Memoir is about the writer’s experience even if it is “about” someone else. Example of The Suicide Index, by Joan Wickersham – about her father committing suicide, and exploring his life to figure out why, but it is her experience that she is recounting, what she experienced, thought, felt, what his death did to her and what she made of that.  We identify and relate to her struggle as the one who had the experience.  She uses an index as the structure, which is an interesting example of finding a form that lets her tell the story she wants to tell, to deal with the material in a way that is creative and functions well.   She probably had bits and pieces of the material and found a way to organize them via the index:  Here’s from the book’s index:

Suicide:

act of

attempt to imagine, 1 – 4

bare-bones account, 5-6

immediate aftermath, 7 – 34

belief that change of scene might unlock emotion concerning, 44-47

day after

brother’s appearance, 48-53

etc.

Memoir has narrative shape; story; has a subject and focus, involves reflection to some degree; generally, though not always, attention to language and style; many memoirs are written by writers who work in other genres like fiction or poetry, but can also be written by unknowns, people who have a story to tell.  Each person finds his or her own way to write their story – there’s no one way, and you get to write the book you want to write, the way you want to write it.  But it helps to connect with what readers find interesting, engaging, irresistible, compelling.  You eventually want to be able to write to some extent as if you’re not only the writer but also the reader – to be able to perceive as a reader how your writing is coming across.  The only way I know to do this is to read a lot.

Memoir often is both story and essay – to the extent that it reflects – but degree of both can vary greatly.  We experience another mind on the page, musing; have the experience of intimacy with another person, a voice speaking truth – at least emotional and psychological truth.  “Memoir can present its story AND consider the meaning of the story.” (Patricia Hampl)  Hampl again: “True memoir is written, like all literature, in an attempt to find not only a self but a world.  To write one’s life is to live it twice, and the second living is both spiritual and historical, for a memoir reaches deep within the personality as it seeks its narrative form and it also grasps the life-of-the-times as no political analysis can.”

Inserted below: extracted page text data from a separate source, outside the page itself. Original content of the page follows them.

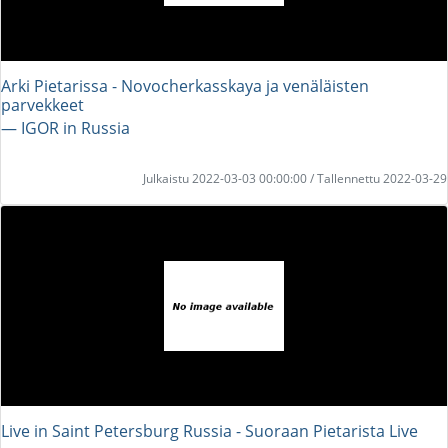
Arki Pietarissa - Novocherkasskaya ja venäläisten
parvekkeet
― IGOR in Russia
Julkaistu 2022-03-03 00:00:00 / Tallennettu 2022-03-29
Live in Saint Petersburg Russia - Suoraan Pietarista Live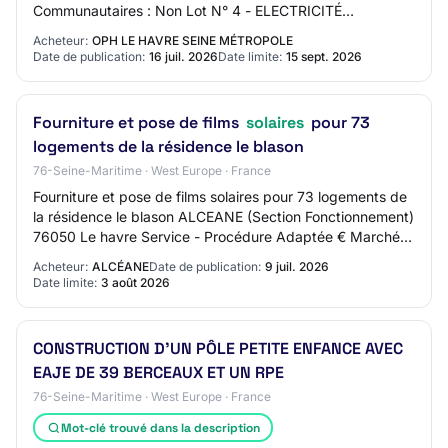
Communautaires : Non Lot N° 4 - ELECTRICITÉ
COURANTS FORTS ET FAIBLES (CIS PRODUCTION
Acheteur:
OPH LE HAVRE SEINE MÉTROPOLE
PHOTOVOLTAÏQU…
Date de publication:
16 juil. 2026
Date limite:
15 sept. 2026
Fourniture et pose de films
solaires
pour 73
logements de la résidence le blason
76-Seine-Maritime · West Europe · France
Fourniture et pose de films solaires pour 73 logements de
la résidence le blason ALCEANE (Section Fonctionnement)
76050 Le havre Service - Procédure Adaptée € Marché >
90 000 € Date limite de l'offre…
Acheteur:
ALCÉANE
Date de publication:
9 juil. 2026
Date limite:
3 août 2026
CONSTRUCTION D'UN PÔLE PETITE ENFANCE AVEC
EAJE DE 39 BERCEAUX ET UN RPE
76-Seine-Maritime · West Europe · France
Mot-clé trouvé dans la description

We’re attracted to what really happened – experience unfiltered through fiction or fantasy – and also how someone else deals with life experience – with pain or loss or trauma or being gay or coming of age, or whatever.  We look for wisdom, understanding, not just the experience, but what the writer MAKES of it. HOW you say what happened to you, not just what happened.  Not only do I want to say it, but I want to say it well.

We accept that imagination is involved, to the extent that the person is remembering and writing and re-creating experience – not doing an actual factual recording.  We understand the fallibility of memory – the unreliability of it – but our understanding is that the writer is doing his or her best to capture the truth of the matter.  Not to fabricate, not to make things out to be what they weren’t.  But we accept shaping and rearranging of time – example of Patricia Hampl making two pilgrimages to Italy, but compressed them into one story in Virgin Time.

Memoirists often use of the tools of the novelist: scene, characters, drama, and dialogue, plot.

The important distinction in memoir is the difference between reminiscence and revelation.  You’re not just remembering; you’re discovering something.

Vivian Gornick: “Good Writing has two characteristics…It’s alive on the page, and the reader is persuaded that the writer is on a voyage of discovery.”

She goes on to pose these questions for the memoirist: “Is the narrator indulging in self-serving confessionalism here, or is the narrator honestly going to try to get to the bottom of the matter being presented, showing me the widest view and making the deepest sense of what happened…Do I believe this voice? Am I attracted by this tone? Am I drawn to this persona? And beyond that, Does the shape of the writing compel? Is the language expressive? Is the story being told through tone, language and shape?”